About this task. Your answer must be the lines from the one containing "left elbow: (594, 594)" through the last line below, copied exactly, with no pictures.

----

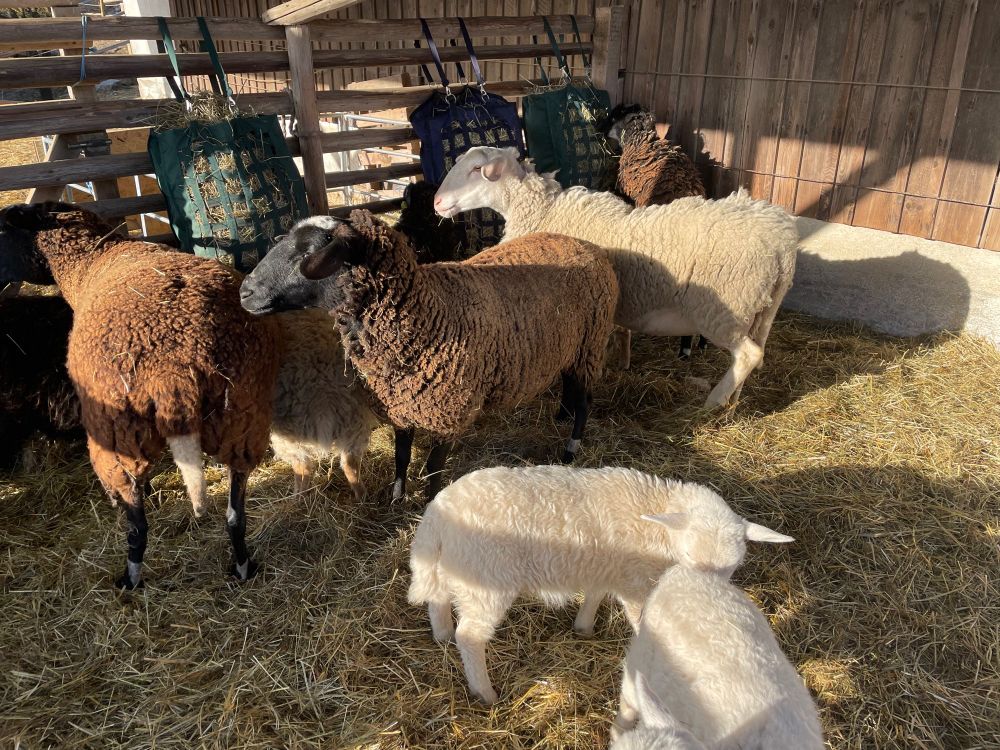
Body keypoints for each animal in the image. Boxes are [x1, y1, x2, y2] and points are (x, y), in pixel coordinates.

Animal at [406, 465, 794, 705]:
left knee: (438, 600)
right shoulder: (636, 584)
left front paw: (584, 627)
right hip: (486, 579)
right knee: (470, 636)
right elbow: (641, 622)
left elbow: (594, 594)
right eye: (687, 555)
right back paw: (484, 692)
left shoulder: (608, 567)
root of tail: (437, 512)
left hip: (455, 567)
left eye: (733, 567)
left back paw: (441, 636)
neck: (658, 523)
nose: (704, 600)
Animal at [433, 146, 800, 409]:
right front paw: (620, 361)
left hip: (726, 309)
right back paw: (732, 401)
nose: (436, 202)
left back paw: (713, 402)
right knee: (753, 355)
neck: (543, 211)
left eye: (476, 170)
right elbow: (620, 333)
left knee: (748, 355)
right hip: (760, 311)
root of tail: (783, 242)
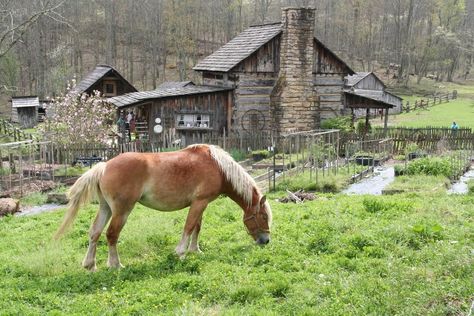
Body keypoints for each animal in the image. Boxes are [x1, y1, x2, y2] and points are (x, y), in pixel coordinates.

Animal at [54, 144, 272, 270]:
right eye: (263, 217)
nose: (266, 241)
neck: (218, 166)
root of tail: (104, 166)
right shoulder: (199, 202)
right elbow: (189, 226)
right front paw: (181, 252)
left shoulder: (200, 204)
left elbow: (197, 227)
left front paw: (195, 250)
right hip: (122, 211)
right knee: (111, 234)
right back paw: (115, 265)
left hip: (106, 208)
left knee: (95, 233)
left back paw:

----

Response to this exercise.
left elbow: (594, 594)
right eye: (687, 555)
right back paw: (484, 692)
left shoulder: (608, 567)
root of tail: (437, 512)
left hip: (455, 567)
left eye: (733, 567)
left back paw: (441, 636)
neck: (658, 523)
nose: (704, 600)
Animal at [433, 146, 800, 409]:
right front paw: (620, 361)
left hip: (726, 309)
right back paw: (732, 401)
nose: (436, 202)
left back paw: (713, 402)
right knee: (753, 355)
neck: (543, 211)
left eye: (476, 170)
right elbow: (620, 333)
left knee: (748, 355)
right hip: (760, 311)
root of tail: (783, 242)
Body keypoints for each animal in the image. Boxes are [x1, y1, x2, y2] and points are (x, y), in pixel coordinates.

Animal at [54, 144, 272, 270]:
right eye: (263, 217)
nose: (266, 241)
neck: (218, 166)
root of tail: (104, 166)
right shoulder: (199, 202)
right elbow: (189, 226)
right front paw: (181, 252)
left shoulder: (200, 204)
left elbow: (197, 227)
left front paw: (195, 250)
right hip: (122, 211)
right knee: (111, 234)
right back paw: (115, 265)
left hip: (106, 208)
left knee: (95, 233)
left back paw:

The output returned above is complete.